V3.2 vs the Competition
Flagship Tier
| Model | MMLU-Pro | GPQA Diamond | AIME | LiveCodeBench |
|---|---|---|---|---|
| DeepSeek V3.2 | ~85 | ~80 | 59.4 | 49.2 |
| GPT-5 | ~85 | ~78 | — | — |
| Claude 3.5 Sonnet | ~84 | ~65 | — | — |
| Qwen3-235B-A22B | — | — | 85.7 | 70.7 |
V3.2 competes with GPT-5 on general knowledge and beats Claude on science reasoning. Qwen3-235B leads on math (AIME) and coding (LiveCodeBench), but needs ~143GB to run.
Budget Local Tier (What You Can Actually Run)

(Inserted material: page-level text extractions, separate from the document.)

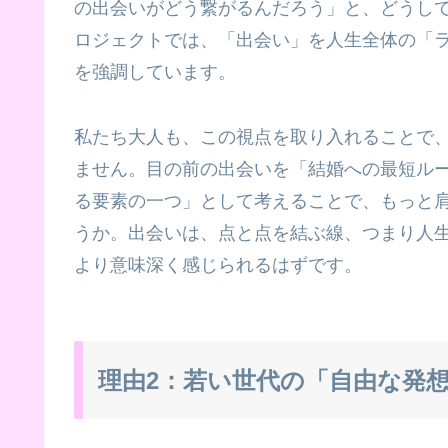
の出会いがどう繋がるんだろう」と、どうし
ロジェクトでは、「出会い」を人生全体の「
を強調しています。
私たち大人も、この視点を取り入れることで
ません。目の前の出会いを「結婚への最短ル
る要素の一つ」として考えることで、もっと
うか。出会いは、点と点を結ぶ線、つまり人
より意味深く感じられるはずです。
理由2：若い世代の「自由な発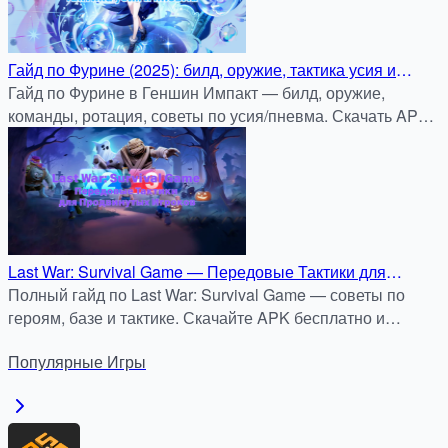
Гайд по Фурине (2025): билд, оружие, тактика усия и
пневма
Гайд по Фурине в Геншин Импакт — билд, оружие,
команды, ротация, советы по усия/пневма. Скачать APK
с бонус-кодом на apkdock.com.
Last War: Survival Game — Передовые Тактики для
Продвинутых Игроков
Полный гайд по Last War: Survival Game — советы по
героям, базе и тактике. Скачайте APK бесплатно и
безопасно на APKDock.
Популярные
Игры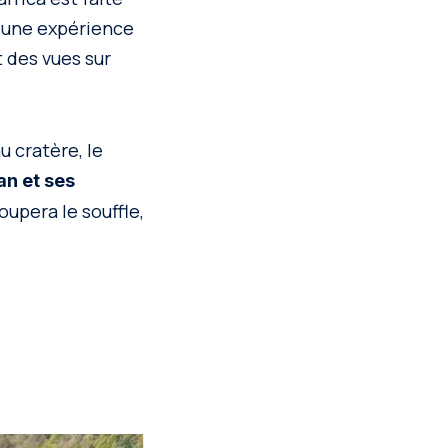
e une expérience
 des vues sur
u cratère, le
an et ses
coupera le souffle,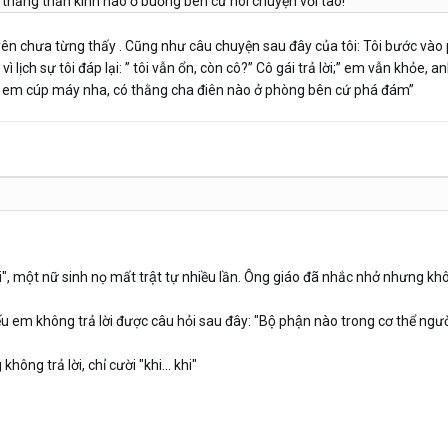
có thằng thần kinh nào ở buồng bên cứ nói chuyện với tao!
ên chưa từng thấy . Cũng như câu chuyện sau đây của tôi: Tôi bước vào 
ì lịch sự tôi đáp lại: ” tôi vẫn ổn, còn cô?” Cô gái trả lời;” em vẫn khỏe, an
 thôi em cúp máy nha, có thằng cha điên nào ở phòng bên cứ phá đám”
̀i", một nữ sinh nọ mất trật tự nhiều lần. Ông giáo đã nhắc nhở nhưng kh
ếu em không trả lời được câu hỏi sau đây: "Bộ phận nào trong cơ thể người lú
không trả lời, chỉ cười "khi... khi"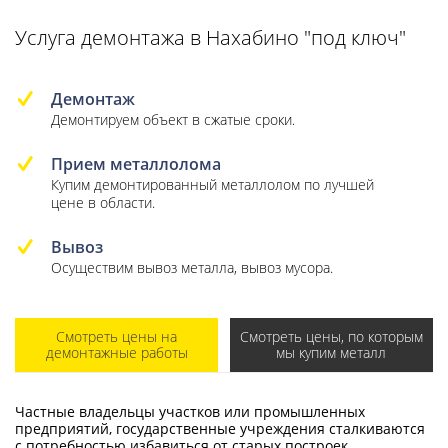
Услуга демонтажа в Нахабино "под ключ"
Демонтаж
Демонтируем объект в сжатые сроки.
Прием металлолома
Купим демонтированный металлолом по лучшей
цене в области.
Вывоз
Осуществим вывоз металла, вывоз мусора.
Смотреть цены на
Смотреть цены, по которым
демонтажные работы
мы купим металл
Частные владельцы участков или промышленных
предприятий, государственные учреждения сталкиваются
с потребностью избавиться от старых построек,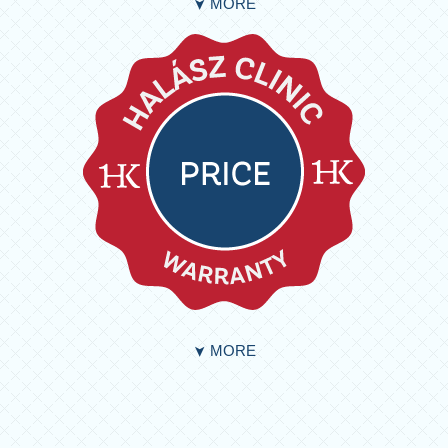
MORE
➤
MORE
➤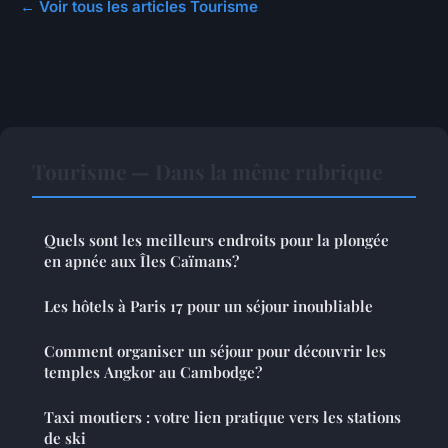
← Voir tous les articles Tourisme
Tourisme — Dans la même rubrique
Quels sont les meilleurs endroits pour la plongée
en apnée aux Îles Caïmans?
Les hôtels à Paris 17 pour un séjour inoubliable
Comment organiser un séjour pour découvrir les
temples Angkor au Cambodge?
Taxi moutiers : votre lien pratique vers les stations
de ski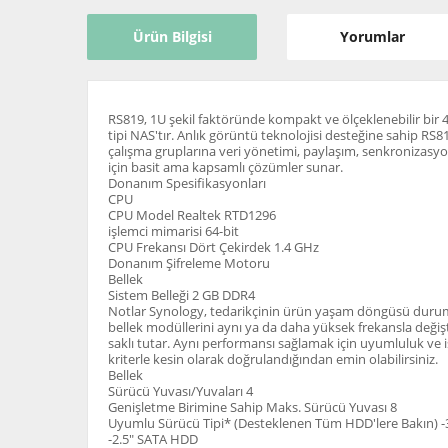
Ürün Bilgisi
Yorumlar
RS819, 1U şekil faktöründe kompakt ve ölçeklenebilir bir 4
tipi NAS'tır. Anlık görüntü teknolojisi desteğine sahip RS81
çalışma gruplarına veri yönetimi, paylaşım, senkronizas
için basit ama kapsamlı çözümler sunar.
Donanım Spesifikasyonları
CPU
CPU Model Realtek RTD1296
işlemci mimarisi 64-bit
CPU Frekansı Dört Çekirdek 1.4 GHz
Donanım Şifreleme Motoru
Bellek
Sistem Belleği 2 GB DDR4
Notlar Synology, tedarikçinin ürün yaşam döngüsü durum
bellek modüllerini aynı ya da daha yüksek frekansla değiş
saklı tutar. Aynı performansı sağlamak için uyumluluk ve i
kriterle kesin olarak doğrulandığından emin olabilirsiniz.
Bellek
Sürücü Yuvası/Yuvaları 4
Genişletme Birimine Sahip Maks. Sürücü Yuvası 8
Uyumlu Sürücü Tipi* (Desteklenen Tüm HDD'lere Bakın) 
-2.5" SATA HDD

| Model | VRAM (Q4) | Reasoning | Coding | Chat |
|---|---|---|---|---|
| R1-Distill-14B | ~9GB | Excellent | Good | Good |
| Qwen3-14B | ~9GB | Very good | Very good | Excellent |
| Llama 3.1 8B | ~5GB | Decent | Decent | Good |
At 12GB VRAM, R1-Distill-14B and Qwen3-14B are both top-tier. The DeepSeek model wins on pure reasoning depth. Qwen3 wins on versatility, tool calling, and the /think toggle.
The China Factor
DeepSeek is a Chinese company. Some users have concerns about data privacy. Here’s what matters:
If you run locally: Your data never leaves your machine. The model weights are open, the community has audited them, and inference happens entirely on your hardware. It doesn’t matter where the company is headquartered if the computation happens on your GPU.
If you use the API: Your prompts go to DeepSeek’s servers in China. If that’s a concern for your use case, run locally or use a different API provider. Several third-party providers serve DeepSeek models from US/EU infrastructure.
The license is real: MIT for the R1-Distill models. The weights are genuinely open. You can inspect, modify, and redistribute them.
Practical take: For local AI, the origin of the model doesn’t affect your privacy. That’s the whole point of running locally. If you’re paranoid, run the R1-Distills on your own hardware and your data goes nowhere.
Getting Started
Local (R1-Distill Models)
# Pick based on your VRAM
ollama run deepseek-r1:7b # 8GB VRAM
ollama run deepseek-r1:14b # 12GB VRAM — sweet spot
ollama run deepseek-r1:32b # 24GB VRAM — rivals o1-mini
ollama run deepseek-r1:70b # 48GB+ VRAM
Full V3.2 (API)
Sign up at platform.deepseek.com, grab an API key, and use the OpenAI-compatible endpoint. $0.25/M input tokens makes it the cheapest flagship API available.
Which Path?
- Budget builder, single GPU: Run the R1-Distill that fits your VRAM. The 14B at 12GB is the reasoning sweet spot.
- Need the full flagship: Use the API. It’s dirt cheap.
- Privacy-first: Run distills locally. Your data stays on your machine.
- Best overall quality at 24GB: Compare R1-Distill-32B vs Qwen3-32B — both are excellent, different strengths.
The R1-Distill models prove that distillation from a frontier model can produce genuinely good small models. At $200 for a used 12GB GPU running the 14B distill, you get reasoning quality that didn’t exist at this price point a year ago.